Tasks to complete ▸
1) Answer these questions about the hybrid source thread:
(a) What does Thomas expect to open in the coming weeks?
(b) In the simplest kind of hybrid source that Stephan describes, how are the switching points known?
(c) Which two sources does the test in Thomas's prototype use?
2) Edit the hybrid source thread: write everything from "On Tue, Apr" down to "they left off." again, replacing "dynamic" with "adaptive".

Exercise passage ▸
Re: [DISCUSS]FLIP-150: Introduce Hybrid Source

Thomas Weise Thu, 15 Apr 2021 09:30:27 -0700

Hi Stephan,

Thanks for the feedback!


I agree with the approach of starting with a simple implementation
that can address a well understood, significant portion of use cases.

I'm planning to continue work on the prototype that I had shared.
There is production level usage waiting for it fairly soon. I expect
to open a PR in the coming weeks.

Thomas





On Tue, Apr 13, 2021 at 12:15 PM Stephan Ewen <[email protected]> wrote:
>
> Thanks all for this discussion. Looks like there are lots of ideas and
> folks that are eager to do things, so let's see how we can get this moving.
>
> My take on this is the following:
>
> There will probably not be one Hybrid source, but possibly multiple ones,
> because of different strategies/requirements.
>     - One may be very simple, with switching points known up-front. Would
> be good to have this in a very simple implementation.
>     - There may be one where the switch is dynamic and the readers need to
> report back where they left off.
>     - There may be one that switches back and forth multiple times during a
> job, for example Kakfa going to DFS whenever it falls behind retention, in
> order to catch up again.
>
> This also seems hard to "design on paper"; I expect there are nuances in a
> production setup that affect some details of the design. So I'd feel most
> comfortable in adding a variant of the hybrid source to Flink that has been
> used already in a real use case (not necessarily in production, but maybe
> in a testing/staging environment, so it seems to meet all requirements).
>
>
> What do you think about the following approach?
>   - If there is a tested PoC, let's try to get it contributed to Flink
> without trying to make it much more general.
>   - When we see similar but a bit different requirements for another hybrid
> source, then let's try to evolve the contributed one.
>   - If we see new requirements that are so different that they don't fit
> well with the existing hybrid source, then let us look at building a second
> hybrid source for those requirements.
>
> We need to make connector contributions in general more easy, and I think
> it is not a bad thing to end up with different approaches and see how these
> play out against each other when being used by users. For example switching
> with known boundaries, dynamic switching, back-and-forth-switching, etc.
> (I know some committers are planning to do some work on making
> connector contributions easier, with standardized testing frameworks,
> decoupled CI, etc.)
>
> Best,
> Stephan
>
>
> On Thu, Mar 25, 2021 at 4:41 AM Thomas Weise <[email protected]> wrote:
>
> > Hi,
> >
> > As mentioned in my previous email, I had been working on a prototype for
> > the hybrid source.
> >
> > You can find it at https://github.com/tweise/flink/pull/1
> >
> > It contains:
> > * Switching with configurable chain of sources
> > * Fixed or dynamic start positions
> > * Test with MockSource and FileSource
> >
> > The purpose of the above PR is to gather feedback and help drive consensus
> > on the FLIP.

Data ▸
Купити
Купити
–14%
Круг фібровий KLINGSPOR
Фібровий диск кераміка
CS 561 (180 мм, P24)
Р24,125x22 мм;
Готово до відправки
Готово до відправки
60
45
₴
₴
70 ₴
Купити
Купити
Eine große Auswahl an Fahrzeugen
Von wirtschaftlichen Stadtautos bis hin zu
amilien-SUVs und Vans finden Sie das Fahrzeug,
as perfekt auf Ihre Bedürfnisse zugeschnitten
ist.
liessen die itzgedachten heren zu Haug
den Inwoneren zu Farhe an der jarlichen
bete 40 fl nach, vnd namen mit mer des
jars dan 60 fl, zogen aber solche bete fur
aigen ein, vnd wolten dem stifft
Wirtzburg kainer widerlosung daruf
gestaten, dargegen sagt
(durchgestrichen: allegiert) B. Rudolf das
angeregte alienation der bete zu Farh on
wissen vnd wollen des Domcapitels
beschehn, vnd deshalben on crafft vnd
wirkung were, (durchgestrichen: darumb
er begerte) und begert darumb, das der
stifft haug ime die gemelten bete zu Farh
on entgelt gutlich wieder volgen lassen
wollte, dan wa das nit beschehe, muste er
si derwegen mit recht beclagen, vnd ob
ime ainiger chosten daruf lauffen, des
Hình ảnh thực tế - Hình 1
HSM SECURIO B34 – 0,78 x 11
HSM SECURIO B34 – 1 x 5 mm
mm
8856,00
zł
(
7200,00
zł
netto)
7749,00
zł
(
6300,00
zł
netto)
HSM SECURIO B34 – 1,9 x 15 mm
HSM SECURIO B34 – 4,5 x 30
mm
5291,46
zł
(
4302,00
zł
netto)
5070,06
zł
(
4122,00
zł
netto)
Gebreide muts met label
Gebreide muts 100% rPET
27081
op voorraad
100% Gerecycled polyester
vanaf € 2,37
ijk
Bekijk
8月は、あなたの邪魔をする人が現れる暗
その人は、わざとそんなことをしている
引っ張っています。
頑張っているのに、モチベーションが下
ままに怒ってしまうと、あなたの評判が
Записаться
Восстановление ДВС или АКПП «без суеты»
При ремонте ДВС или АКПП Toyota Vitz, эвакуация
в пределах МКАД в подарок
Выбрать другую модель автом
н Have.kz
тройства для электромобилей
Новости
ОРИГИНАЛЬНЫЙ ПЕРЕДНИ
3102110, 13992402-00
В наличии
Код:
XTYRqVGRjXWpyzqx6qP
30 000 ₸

Completed exercise ▸
1)
(a) A PR.
(b) They are known up-front.
(c) MockSource and FileSource.

2)
On Tue, Apr 13, 2021 at 12:15 PM Stephan Ewen <[email protected]> wrote:
>
> Thanks all for this discussion. Looks like there are lots of ideas and
> folks that are eager to do things, so let's see how we can get this moving.
>
> My take on this is the following:
>
> There will probably not be one Hybrid source, but possibly multiple ones,
> because of different strategies/requirements.
>     - One may be very simple, with switching points known up-front. Would
> be good to have this in a very simple implementation.
>     - There may be one where the switch is adaptive and the readers need to
> report back where they left off.